ページ>
****************************************

今回測定している帯電エアロゾルは、大気中のイオンとエアロゾルの複合体である。本研究では、正、負電荷のエアロゾル濃度(個数/cc)を、大、中、小のサイズごとに分けて365日の常時観測を行った。この野外で連続観測した帯電エアロゾル濃度変化とその後に発生した地震の震源、規模を比較しながら、その地震発生までの先行時間、規模、発生場所等を明確にし、その関係の検証を試みた。また、帯電エアロゾル濃度は地震以外に気象現象によっても影響をうけることがわかった。

2. 大気中のイオン
大気中では、地殻中及び大気中の放射性核種から出る放射線(α線、β線、γ線、電磁波)の電離作用によってイオンが生成される。また、壊変して生まれた娘核種も電荷を持った金属イオンになる。大気圏下層での大気イオンはこの両者の混合したものが大部分である。一方、上空の成層圏以上では、主として宇宙からの放射線により気体分子の電離が著しく、幾層もの電離層が形成される。両者の垂直分布を図1に示す。今回取り上げる大気イオンとは前者であり、小イオンと大イオンである。小イオンは10〜30個の分子がクーロン力で結びついてクラスターを形成しているものである。
後に述べるように、大イオンは電気移動度が大きい小イオンが大きなエアロゾル粒子に付着し、帯電したものである。


2-1 地殻中の放射性核種
 地殻中の主な放射性核種はラジウム(226Ra)であり、比較的どの土壌、岩石中にも含まれている。そのため、そこで生成される娘核種ラドン(222Rn)は、地下水に溶解したり、直接気体として地表に到達し、大気中に気体として放出される。その放出量は、土壌地殻中に含まれる親核種の量、地殻構造(断層の有無)によって異なる。

****************************************

取り組む課題>
a - 次の(i)〜(iii)の記述が上のページの内容と一致するかを判断し、それぞれ「はい」か「いいえ」で答えて、決め手となるページの語句をそのまま引用しなさい。(i) 帯電エアロゾル濃度は大、中、小のサイズごとに分けて観測された。(ii) 帯電エアロゾル濃度は地震以外の要因からは影響を受けない。(iii) 成層圏以上では、主に宇宙からの放射線によって気体分子が電離する。
b - 上のページのうち、「今回測定している帯電エアロゾ」から始まり「ーを形成しているものである。」まで続く部分を、一字一句たがえずに書き写しなさい。
c - 上のページで「地殻中の主な放射性核種は」で始まる段落を、主要な事実を残したまま箇条書きで短くまとめなさい。

抽出された情報>

****************************************

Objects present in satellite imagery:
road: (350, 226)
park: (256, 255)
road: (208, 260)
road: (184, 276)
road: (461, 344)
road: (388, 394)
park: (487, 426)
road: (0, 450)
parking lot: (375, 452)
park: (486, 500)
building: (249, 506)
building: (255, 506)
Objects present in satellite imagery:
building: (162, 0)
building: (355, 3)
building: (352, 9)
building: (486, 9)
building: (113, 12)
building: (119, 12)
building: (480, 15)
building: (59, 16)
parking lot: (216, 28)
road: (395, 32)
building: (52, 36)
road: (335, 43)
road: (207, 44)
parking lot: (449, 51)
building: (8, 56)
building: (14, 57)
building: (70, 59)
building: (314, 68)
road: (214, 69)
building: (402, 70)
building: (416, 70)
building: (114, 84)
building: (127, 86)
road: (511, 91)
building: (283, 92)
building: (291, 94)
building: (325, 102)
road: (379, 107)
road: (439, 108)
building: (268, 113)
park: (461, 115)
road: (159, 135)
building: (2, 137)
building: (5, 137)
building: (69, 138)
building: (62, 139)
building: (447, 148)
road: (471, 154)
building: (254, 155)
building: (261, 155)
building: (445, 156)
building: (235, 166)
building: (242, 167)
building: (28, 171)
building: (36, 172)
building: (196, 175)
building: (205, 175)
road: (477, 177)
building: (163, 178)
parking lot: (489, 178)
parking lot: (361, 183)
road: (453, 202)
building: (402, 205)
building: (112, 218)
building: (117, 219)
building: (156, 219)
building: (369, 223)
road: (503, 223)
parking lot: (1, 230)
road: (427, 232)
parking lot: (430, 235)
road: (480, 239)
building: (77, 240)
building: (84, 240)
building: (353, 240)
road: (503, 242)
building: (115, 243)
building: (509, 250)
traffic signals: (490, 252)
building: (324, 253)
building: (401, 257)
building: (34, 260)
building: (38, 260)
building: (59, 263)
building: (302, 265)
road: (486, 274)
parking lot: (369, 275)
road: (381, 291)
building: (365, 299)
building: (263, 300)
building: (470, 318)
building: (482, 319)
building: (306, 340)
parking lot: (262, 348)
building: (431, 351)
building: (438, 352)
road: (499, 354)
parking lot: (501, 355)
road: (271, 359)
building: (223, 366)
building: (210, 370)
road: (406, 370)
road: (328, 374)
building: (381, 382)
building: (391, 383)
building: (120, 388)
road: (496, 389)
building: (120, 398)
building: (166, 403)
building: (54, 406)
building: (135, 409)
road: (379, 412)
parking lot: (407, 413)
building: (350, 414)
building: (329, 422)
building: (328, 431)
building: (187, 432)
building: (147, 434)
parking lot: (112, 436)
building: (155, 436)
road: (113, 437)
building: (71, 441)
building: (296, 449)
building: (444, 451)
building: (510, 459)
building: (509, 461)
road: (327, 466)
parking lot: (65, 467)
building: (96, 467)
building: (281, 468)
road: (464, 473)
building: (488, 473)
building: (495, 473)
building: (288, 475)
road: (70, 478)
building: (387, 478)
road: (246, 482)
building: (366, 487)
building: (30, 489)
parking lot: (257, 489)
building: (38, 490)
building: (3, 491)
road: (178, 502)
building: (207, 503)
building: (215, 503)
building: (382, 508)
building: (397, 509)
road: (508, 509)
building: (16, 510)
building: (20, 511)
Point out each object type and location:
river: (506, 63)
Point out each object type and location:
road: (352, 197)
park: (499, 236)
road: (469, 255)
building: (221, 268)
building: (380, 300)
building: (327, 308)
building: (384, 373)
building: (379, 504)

****************************************

課題の結果>
a -
(i) はい。「正、負電荷のエアロゾル濃度(個数/cc)を、大、中、小のサイズごとに分けて365日の常時観測を行った」
(ii) いいえ。「帯電エアロゾル濃度は地震以外に気象現象によっても影響をうけることがわかった」
(iii) はい。「上空の成層圏以上では、主として宇宙からの放射線により気体分子の電離が著しく」

b -
今回測定している帯電エアロゾルは、大気中のイオンとエアロゾルの複合体である。本研究では、正、負電荷のエアロゾル濃度(個数/cc)を、大、中、小のサイズごとに分けて365日の常時観測を行った。この野外で連続観測した帯電エアロゾル濃度変化とその後に発生した地震の震源、規模を比較しながら、その地震発生までの先行時間、規模、発生場所等を明確にし、その関係の検証を試みた。また、帯電エアロゾル濃度は地震以外に気象現象によっても影響をうけることがわかった。

2. 大気中のイオン
大気中では、地殻中及び大気中の放射性核種から出る放射線(α線、β線、γ線、電磁波)の電離作用によってイオンが生成される。また、壊変して生まれた娘核種も電荷を持った金属イオンになる。大気圏下層での大気イオンはこの両者の混合したものが大部分である。一方、上空の成層圏以上では、主として宇宙からの放射線により気体分子の電離が著しく、幾層もの電離層が形成される。両者の垂直分布を図1に示す。今回取り上げる大気イオンとは前者であり、小イオンと大イオンである。小イオンは10〜30個の分子がクーロン力で結びついてクラスターを形成しているものである。

c -
・地殻中の主な放射性核種はラジウム(226Ra)で、ほぼどの土壌や岩石にも含まれる。
・その娘核種であるラドン(222Rn)は、地下水に溶けたり、気体のまま地表に達したりして、大気中に放出される。
・放出量は、土壌地殻中の親核種の量と地殻構造(断層の有無)によって異なる。